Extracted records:
·····
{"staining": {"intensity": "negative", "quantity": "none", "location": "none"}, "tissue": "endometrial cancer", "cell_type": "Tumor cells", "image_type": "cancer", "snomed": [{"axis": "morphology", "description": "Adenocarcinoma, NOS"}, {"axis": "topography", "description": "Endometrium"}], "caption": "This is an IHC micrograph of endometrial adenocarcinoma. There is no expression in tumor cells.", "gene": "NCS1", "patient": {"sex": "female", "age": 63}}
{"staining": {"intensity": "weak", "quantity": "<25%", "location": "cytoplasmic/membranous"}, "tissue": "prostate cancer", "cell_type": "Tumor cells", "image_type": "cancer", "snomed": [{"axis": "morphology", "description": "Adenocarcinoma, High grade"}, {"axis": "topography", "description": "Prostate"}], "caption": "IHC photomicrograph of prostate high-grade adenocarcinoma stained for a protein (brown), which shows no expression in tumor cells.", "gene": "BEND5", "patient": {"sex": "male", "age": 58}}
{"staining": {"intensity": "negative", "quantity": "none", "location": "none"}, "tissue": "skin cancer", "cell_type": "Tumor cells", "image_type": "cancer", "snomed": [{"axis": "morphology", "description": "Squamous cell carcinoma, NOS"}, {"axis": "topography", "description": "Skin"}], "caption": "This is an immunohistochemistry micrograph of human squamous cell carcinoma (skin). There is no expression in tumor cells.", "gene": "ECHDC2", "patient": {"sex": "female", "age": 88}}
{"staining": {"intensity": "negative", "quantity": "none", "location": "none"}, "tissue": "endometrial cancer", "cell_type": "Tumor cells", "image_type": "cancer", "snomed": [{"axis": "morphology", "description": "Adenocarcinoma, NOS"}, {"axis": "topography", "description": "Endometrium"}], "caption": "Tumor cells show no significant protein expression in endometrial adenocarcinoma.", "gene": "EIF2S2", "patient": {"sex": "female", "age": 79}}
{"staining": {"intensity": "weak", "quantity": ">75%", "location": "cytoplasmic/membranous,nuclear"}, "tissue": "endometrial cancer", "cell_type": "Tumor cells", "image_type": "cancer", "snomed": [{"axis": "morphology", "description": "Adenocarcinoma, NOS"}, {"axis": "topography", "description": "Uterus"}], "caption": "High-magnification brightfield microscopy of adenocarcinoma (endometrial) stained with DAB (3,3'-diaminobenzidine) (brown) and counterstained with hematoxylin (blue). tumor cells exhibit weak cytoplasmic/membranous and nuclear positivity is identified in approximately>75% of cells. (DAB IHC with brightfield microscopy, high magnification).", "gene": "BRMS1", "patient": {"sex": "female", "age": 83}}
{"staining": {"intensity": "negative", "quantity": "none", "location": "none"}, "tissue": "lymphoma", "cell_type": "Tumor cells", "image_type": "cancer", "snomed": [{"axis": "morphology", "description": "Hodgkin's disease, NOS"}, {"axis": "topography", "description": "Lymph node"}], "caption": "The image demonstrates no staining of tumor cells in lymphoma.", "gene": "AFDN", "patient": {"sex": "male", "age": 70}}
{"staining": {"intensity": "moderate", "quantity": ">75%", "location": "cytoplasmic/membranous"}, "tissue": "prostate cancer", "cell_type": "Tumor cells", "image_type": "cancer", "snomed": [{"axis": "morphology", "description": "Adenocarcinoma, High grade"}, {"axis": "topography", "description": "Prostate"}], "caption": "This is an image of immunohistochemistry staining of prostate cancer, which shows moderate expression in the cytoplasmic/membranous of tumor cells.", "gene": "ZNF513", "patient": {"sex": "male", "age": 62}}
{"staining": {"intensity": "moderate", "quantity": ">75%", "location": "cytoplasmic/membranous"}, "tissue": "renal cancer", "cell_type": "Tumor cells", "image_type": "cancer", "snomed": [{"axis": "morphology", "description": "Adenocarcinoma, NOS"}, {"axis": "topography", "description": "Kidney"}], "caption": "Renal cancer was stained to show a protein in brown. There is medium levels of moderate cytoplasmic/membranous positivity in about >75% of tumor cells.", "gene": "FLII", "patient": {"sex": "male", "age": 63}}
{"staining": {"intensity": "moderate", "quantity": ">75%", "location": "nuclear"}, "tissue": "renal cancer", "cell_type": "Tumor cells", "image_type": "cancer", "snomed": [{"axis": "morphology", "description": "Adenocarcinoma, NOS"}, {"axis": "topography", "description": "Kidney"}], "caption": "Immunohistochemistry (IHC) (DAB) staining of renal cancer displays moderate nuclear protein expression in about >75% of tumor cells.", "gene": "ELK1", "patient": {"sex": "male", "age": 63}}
·····
#### WHAT YOU ARE ASKED TO DO:
With the data above as the source, tally the lines that include the string "nuclear", and give that figure alone.

#### EXERCISE ANSWER:
2